Transactions that would wait in an eager replication system face reconciliation in a lazy group replication system. Waits are much more frequent than deadlocks because it takes two waits to make a deadlock.

Lazy master replication

Another alternative to eager replication is lazy master replication. Gray et al (1996) states that this replication method assigns an owner to each object. The owner stores the object’s correct value. Updates are first done by the owner and then propagated to other replicas. When a transaction wants to update an object, it sends a remote procedure call (RPC) to the node owning the object. To achieve serialisability, a read action should send read-lock RPCs to the masters of any objects it reads. Therefore, the node originating the transaction broadcasts the replica updates to all the slave replicas after the master transaction commits. The originating node sends one slave transaction to each slave node. Slave updates are timestamped to assure that all the replicas converge to the same final state. If the record timestamp is newer than a replica update timestamp, the update is ‘stale’ and can be ignored. Alternatively, each master node sends replica updates to slaves in sequential commit order.

Review question 3

When an asynchronous update strategy is being used, if two copies of a data item are stored at different sites, what mechanism can be used to combine the effect of two separate updates being applied to these different copies?

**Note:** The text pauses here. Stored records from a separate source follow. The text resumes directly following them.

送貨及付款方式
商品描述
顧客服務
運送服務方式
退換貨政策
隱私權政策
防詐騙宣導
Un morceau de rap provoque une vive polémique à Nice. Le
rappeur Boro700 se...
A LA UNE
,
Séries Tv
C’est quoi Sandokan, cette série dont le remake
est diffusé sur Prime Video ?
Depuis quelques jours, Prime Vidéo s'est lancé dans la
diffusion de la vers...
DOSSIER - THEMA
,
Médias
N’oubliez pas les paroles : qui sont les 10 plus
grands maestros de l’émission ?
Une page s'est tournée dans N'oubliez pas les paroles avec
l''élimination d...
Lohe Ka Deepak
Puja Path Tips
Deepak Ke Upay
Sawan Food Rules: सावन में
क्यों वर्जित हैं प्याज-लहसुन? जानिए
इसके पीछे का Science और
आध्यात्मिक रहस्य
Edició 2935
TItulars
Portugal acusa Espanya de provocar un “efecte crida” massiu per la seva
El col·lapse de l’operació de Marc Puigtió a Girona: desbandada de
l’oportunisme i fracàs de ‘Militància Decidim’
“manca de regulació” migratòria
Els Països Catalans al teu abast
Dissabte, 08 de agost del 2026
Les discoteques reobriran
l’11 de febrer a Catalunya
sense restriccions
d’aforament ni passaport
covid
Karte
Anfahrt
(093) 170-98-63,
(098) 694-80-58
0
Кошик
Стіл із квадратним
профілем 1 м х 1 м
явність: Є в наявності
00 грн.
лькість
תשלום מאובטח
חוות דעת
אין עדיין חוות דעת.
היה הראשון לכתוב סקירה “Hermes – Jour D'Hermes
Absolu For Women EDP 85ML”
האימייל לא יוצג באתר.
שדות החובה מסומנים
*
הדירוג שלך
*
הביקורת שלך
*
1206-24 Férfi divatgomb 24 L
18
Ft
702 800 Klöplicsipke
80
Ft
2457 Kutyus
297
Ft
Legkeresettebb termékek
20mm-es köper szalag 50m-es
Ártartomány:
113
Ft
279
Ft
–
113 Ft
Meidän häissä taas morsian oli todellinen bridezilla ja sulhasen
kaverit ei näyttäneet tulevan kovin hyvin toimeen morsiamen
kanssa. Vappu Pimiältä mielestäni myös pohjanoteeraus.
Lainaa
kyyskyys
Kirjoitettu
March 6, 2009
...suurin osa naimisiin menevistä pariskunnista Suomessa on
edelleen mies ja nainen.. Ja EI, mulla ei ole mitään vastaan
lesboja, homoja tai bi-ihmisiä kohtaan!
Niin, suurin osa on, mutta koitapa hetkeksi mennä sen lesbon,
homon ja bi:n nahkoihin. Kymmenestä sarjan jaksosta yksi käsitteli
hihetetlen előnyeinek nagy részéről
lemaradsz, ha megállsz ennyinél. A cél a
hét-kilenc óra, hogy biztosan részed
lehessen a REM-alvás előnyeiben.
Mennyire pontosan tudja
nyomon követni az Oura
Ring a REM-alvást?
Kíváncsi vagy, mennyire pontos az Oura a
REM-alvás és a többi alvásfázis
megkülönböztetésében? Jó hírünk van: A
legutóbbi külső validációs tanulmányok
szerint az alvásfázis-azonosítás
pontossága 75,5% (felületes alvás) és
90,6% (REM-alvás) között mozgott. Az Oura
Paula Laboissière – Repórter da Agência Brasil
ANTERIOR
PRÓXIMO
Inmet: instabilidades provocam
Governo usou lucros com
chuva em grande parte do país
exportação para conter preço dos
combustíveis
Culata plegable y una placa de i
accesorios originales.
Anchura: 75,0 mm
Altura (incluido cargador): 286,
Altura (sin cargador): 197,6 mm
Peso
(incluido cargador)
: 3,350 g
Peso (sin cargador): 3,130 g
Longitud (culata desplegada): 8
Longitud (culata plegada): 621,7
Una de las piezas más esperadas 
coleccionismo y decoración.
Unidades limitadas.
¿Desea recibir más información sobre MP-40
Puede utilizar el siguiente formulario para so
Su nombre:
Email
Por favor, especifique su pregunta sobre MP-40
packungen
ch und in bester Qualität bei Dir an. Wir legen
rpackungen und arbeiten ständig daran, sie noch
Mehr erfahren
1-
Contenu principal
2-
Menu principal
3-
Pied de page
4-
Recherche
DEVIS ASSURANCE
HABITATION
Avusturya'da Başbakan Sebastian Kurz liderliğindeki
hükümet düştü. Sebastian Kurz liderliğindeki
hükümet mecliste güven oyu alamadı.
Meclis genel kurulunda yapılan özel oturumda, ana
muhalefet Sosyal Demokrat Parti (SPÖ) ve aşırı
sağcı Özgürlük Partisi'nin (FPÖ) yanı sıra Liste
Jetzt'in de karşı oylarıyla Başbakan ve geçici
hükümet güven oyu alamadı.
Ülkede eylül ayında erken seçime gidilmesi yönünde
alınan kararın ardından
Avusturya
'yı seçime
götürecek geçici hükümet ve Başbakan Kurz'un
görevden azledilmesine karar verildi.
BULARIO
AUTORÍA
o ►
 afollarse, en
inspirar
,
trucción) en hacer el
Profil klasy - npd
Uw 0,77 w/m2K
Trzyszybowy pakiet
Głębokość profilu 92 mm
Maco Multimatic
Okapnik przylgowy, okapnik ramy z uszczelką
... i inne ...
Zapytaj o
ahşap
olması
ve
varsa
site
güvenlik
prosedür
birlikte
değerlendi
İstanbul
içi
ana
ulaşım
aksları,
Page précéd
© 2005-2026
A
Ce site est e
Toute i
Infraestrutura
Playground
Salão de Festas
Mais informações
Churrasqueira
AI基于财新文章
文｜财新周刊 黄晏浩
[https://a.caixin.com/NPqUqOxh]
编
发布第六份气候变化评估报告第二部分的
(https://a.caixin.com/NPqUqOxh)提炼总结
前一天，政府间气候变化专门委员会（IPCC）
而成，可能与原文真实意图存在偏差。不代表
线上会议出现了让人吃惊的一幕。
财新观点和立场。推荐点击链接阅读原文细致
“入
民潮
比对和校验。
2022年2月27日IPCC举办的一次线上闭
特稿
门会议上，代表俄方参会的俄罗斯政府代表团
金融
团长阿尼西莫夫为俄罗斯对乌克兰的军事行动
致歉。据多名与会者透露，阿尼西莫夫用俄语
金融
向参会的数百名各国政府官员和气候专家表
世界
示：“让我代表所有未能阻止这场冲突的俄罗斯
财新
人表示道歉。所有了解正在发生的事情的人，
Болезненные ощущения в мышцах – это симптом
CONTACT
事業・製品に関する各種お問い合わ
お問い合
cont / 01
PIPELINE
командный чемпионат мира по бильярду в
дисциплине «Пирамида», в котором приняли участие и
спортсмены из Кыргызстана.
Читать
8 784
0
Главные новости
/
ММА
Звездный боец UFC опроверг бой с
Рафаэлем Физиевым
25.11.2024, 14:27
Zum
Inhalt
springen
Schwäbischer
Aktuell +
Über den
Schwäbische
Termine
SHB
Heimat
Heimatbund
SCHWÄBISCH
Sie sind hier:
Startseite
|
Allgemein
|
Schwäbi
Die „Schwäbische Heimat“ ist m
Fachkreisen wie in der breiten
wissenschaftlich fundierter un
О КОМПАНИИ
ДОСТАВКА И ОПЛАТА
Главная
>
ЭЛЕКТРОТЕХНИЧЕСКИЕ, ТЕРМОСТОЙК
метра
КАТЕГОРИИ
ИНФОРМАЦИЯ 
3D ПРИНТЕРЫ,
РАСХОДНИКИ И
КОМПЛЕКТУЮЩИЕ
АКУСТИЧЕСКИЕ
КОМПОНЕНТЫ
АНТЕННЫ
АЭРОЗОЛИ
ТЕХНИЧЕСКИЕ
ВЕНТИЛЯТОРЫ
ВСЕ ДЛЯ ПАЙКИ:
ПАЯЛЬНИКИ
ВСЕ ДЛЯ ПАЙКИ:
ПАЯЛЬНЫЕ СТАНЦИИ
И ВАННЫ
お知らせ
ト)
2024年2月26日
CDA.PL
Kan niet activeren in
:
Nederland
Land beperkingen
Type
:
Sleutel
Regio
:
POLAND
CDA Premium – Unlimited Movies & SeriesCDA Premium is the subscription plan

Reference architecture of a distributed DBMS

In chapter 1 we looked at the ANSI_SPARC three-level architecture of a DBMS. The architecture reference shows how different schemas of the DBMS can be organised. This architecture cannot be applied directly to distributed environments because of the diversity and complexity of distributed DBMSs. The diagram below shows how the schemas of a distributed database system can be organised. The diagram is adopted from Hirendra Sisodiya (2011).

Figure 15.4

Figure 15.4

Reference architecture for distributed database

  1. Global schema

    The global schema contains two parts, a global external schema and a global conceptual schema. The global schema gives access to the entire system. It provides applications with access to the entire distributed database system, and logical description of the whole database as if it was not distributed.

  2. Fragmentation schema

    The fragmentation schema gives the description of how the data is partitioned.

  3. Allocation schema

    Gives a description of where the partitions are located.

  4. Local mapping

    The local mapping contains the local conceptual and local internal schema. The local conceptual schema provides the description of the local data. The local internal schema gives the description of how the data is physically stored on the disk.

Review question 4

List the characteristics of applications that can benefit most from:

Discussion topics

  1. We have covered the client-server and true distributed database approaches in this chapter. Client-server systems distribute the processing, whereas distributed systems distribute both the processing and the data. Discuss the proposition that most commercial applications are adequately supported by a clientserver approach, and do not require the additional features of a truly distributed database system.

  2. Discuss the proposition that, in those situations where a distributed database solution is required, most applications are adequately provided for by a lazy or asynchronous replication strategy, and do not require the sophistication of an eager or synchronous replication system. Discuss the implications for end users of synchronous and asynchronous updating.